Tasks to perform:
**a)** In the apprenticeship text, rewrite the paragraph beginning "One of the benefits of using digital systems" as a short bulleted list that keeps its main facts.
**b)** Retype the passage of the apprenticeship text between "One of the benefits" and "and audio-visual materials.", inclusive.
**c)** Extend the text on designing learning experiences for apprentices, picking up after its final sentence.

As we face a deepening skills gap and growing unemployment among young people, apprenticeships offer a model fit to solve these challenges, bringing businesses and educators together to ensure young people are being prepared to thrive in the jobs of the future. What’s more, evidence gathered during the last recession suggests that in countries with well-developed apprenticeship systems, such as Germany, Austria and Switzerland, young people were shielded from the worst of the economic downturn.

However, for apprenticeships to be effective, there is an important balance to strike. Managing working and studying while still being able to socialise can prove challenging. For apprentices to be able to get the most out of their apprenticeship, the learning experience needs to be carefully crafted to give them the flexibility, confidence, guidance, autonomy and support they need.

Here, we explore some of the key aspects that should be considered when creating learning experiences for apprentices.

Onboarding that instils confidence

Getting off to a good start when picking up a new course and a new platform is essential for giving learners confidence. So it follows that ensuring a smooth onboarding process for new apprentices is key to providing a great learning experience.From a technology perspective, the onboarding experience should be intuitive and easy to follow, with simple uploading of evidence and documents to complete compliance checks. To more broadly introduce the learner to the programme a combination of instructional videos, access to detailed frequently asked questions, and time to troubleshoot or ask tutors questions via a live video chat, help to support the learner through these early days.

Accessibility integrated into every aspect

One of the benefits of using digital systems to support learning is that they make it straightforward to ensure greater levels of inclusivity. Apprenticeships should be equally accessible to all learners. Accessibility should be designed into the tools, platforms and processes used to facilitate apprenticeships, rather than added as an afterthought. This means ensuring that the platforms and digital tools you are using are compatible with screen readers, for example, or that the screen contrast can be adjusted. Information should be imparted in a variety of ways, including written and audio-visual materials.

Input data:
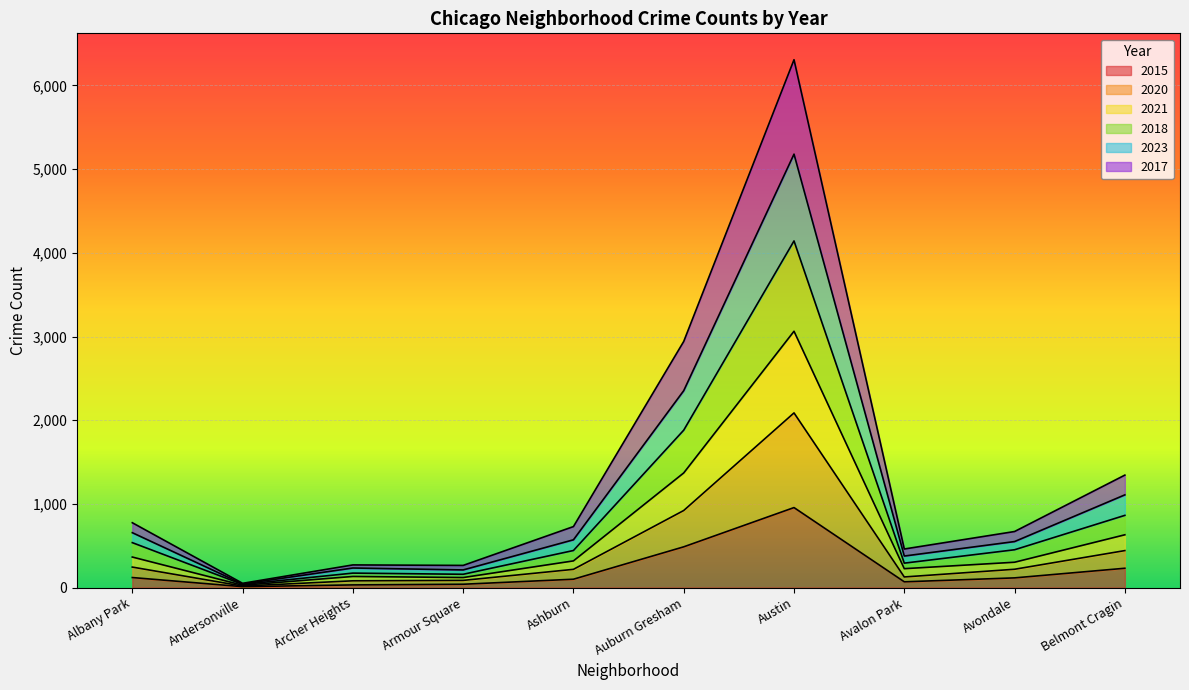

True or false: 2021 and 2023 cross at least once.

False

Responses by task:
**a)**
- Digital learning systems make greater inclusivity straightforward.
- Apprenticeships should be equally accessible to all learners.
- Accessibility should be built into the tools, platforms and processes from the start, not added as an afterthought.
- For example, platforms and digital tools should work with screen readers, and screen contrast should be adjustable.
- Information should be delivered in several forms, including written and audio-visual materials.

**b)**
One of the benefits of using digital systems to support learning is that they make it straightforward to ensure greater levels of inclusivity. Apprenticeships should be equally accessible to all learners. Accessibility should be designed into the tools, platforms and processes used to facilitate apprenticeships, rather than added as an afterthought. This means ensuring that the platforms and digital tools you are using are compatible with screen readers, for example, or that the screen contrast can be adjusted. Information should be imparted in a variety of ways, including written and audio-visual materials.

**c)**
Accessing a system that has already taken their needs into account will boost the confidence of learners with different needs. Having to ask for additional support can be difficult and can leave some learners struggling. Accessible systems allow all apprentices to focus their time and energy on learning and working, rather than battling with tools that should be there to help them.

Flexible learning builds a flexible workforce

It’s become apparent over the past year that flexibility is key for navigating and thriving in work. To ensure that the workforce of tomorrow is able to excel, the learning journey should reflect working life.

In July 2021, the government’s new Flexible Apprenticeship Scheme will launch. Tim Davie CBE, Director-General of the BBC, said of it,: “I believe flexible apprenticeship schemes are critical for the future of our industry. Apprenticeships not only grow our skills base and expertise, but open up the industry to people from a wide range of backgrounds. That’s great for our industry and great for mobility. Everybody wins.”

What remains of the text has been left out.